Scientists have shown that a protein which is abundant in the blood of young mice can delay the aging process and improve the activity levels of older mice. The study was carried out by researchers at the Washington University School of Medicine in St. Louis and the results were published in the journal Cell Metabolism
The protein in question is an enzyme called extracellular nicotinamide phosphoribosyltransferase (eNAMPT), which catalyzes the production of nicotinamide adenine dinucleotide (NAD), a molecule found in every cell in the body. NAD is an essential part of the electron transfer chain in the mitochondria, the organelle responsible for producing energy in cells.
NAD declines dramatically as we age, and as such, scientists believe that increasing the amount of NAD may increase life expectancy and overall health.

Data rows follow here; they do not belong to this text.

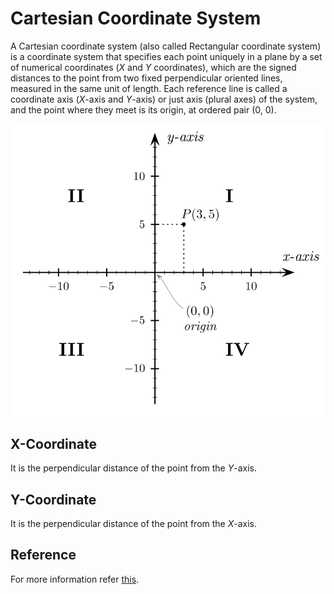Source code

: # Cartesian Coordinate System

A Cartesian coordinate system (also called Rectangular coordinate system) is a coordinate system that specifies each point uniquely in a plane by a set of numerical coordinates (_X_ and _Y_ coordinates), which are the signed distances to the point from two fixed perpendicular oriented lines, measured in the same unit of length. Each reference line is called a coordinate axis (_X_-axis and _Y_-axis) or just axis (plural axes) of the system, and the point where they meet is its origin, at ordered pair (0, 0).

![Cartesian Coordinate System](../images/800px-Cartesian_coordinates_2D.svg.png)

## X-Coordinate

It is the perpendicular distance of the point from the _Y_-axis.

## Y-Coordinate

It is the perpendicular distance of the point from the _X_-axis.

## Reference

For more information refer [this](https://en.wikipedia.org/wiki/Cartesian_coordinate_system).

Dr. Shin-ichiro Imai, MD, PhD, senior author of the study and a professor of developmental biology at the Washington University School of Medicine in St. Louis, explained further.
“We think the body has so many redundant systems to maintain proper NAD levels because it is so important.
“Our work and others’ suggest it governs how long we live and how healthy we remain as we age. Since we know that NAD inevitably declines with age, whether in worms, fruit flies, mice, or people, many researchers are interested in finding anti-aging interventions that might maintain NAD levels as we get older.”
Imai’s new study took eNAMPT from the blood of young mice and transferred it to older mice, finding that NAD levels improved and aging signs of aging such as decreased activity levels and poor fur quality.
The study showed that the lifespans of older mice increased by approximately 16 percent. As well as transferring blood between mice, Imai and colleagues also increased NAD levels in the mice by administering oral doses of a chemical called nicotinamide mononucleotide (NMN) that eNAMPT produces.
From these experiments, the research team found that the levels of eNAMPT in the blood displayed strong correlations with the number of days the mice lived.
Mice that were given eNAMPT lived substantially longer than control mice who received saline solution alone. One mouse eNAMPT surpassed 1,029 days old, or 2.8 years.
The research team was able to “predict, with surprising accuracy, how long mice would live based on their levels of circulating eNAMPT,” according to Dr. Imai.
Generally, rats, mice, and hamsters have lifespans of around 2 to 3 years in protected environments, but mice usually live for less than one year in the wild.
The hypothalamus is the portion of the brain that is critical in the aging process, and researchers found that the hypothalamus creates NAD with the eNAMPT enzyme.
Carriers called extracellular vesicles carry eNAMPT through the bloodstream to the brain in both mice and humans after it has been released from fat tissue. As blood levels of eNAMPT decrease, the hypothalamus is less able to function properly, thus decreasing lifespan.
Further studies are necessary to ascertain whether the results found in mouse studies will be replicable in humans.
“We don’t know yet if this association is present in people, but it does suggest that eNAMPT levels should be studied further to see if it could be used as a potential biomarker of aging.”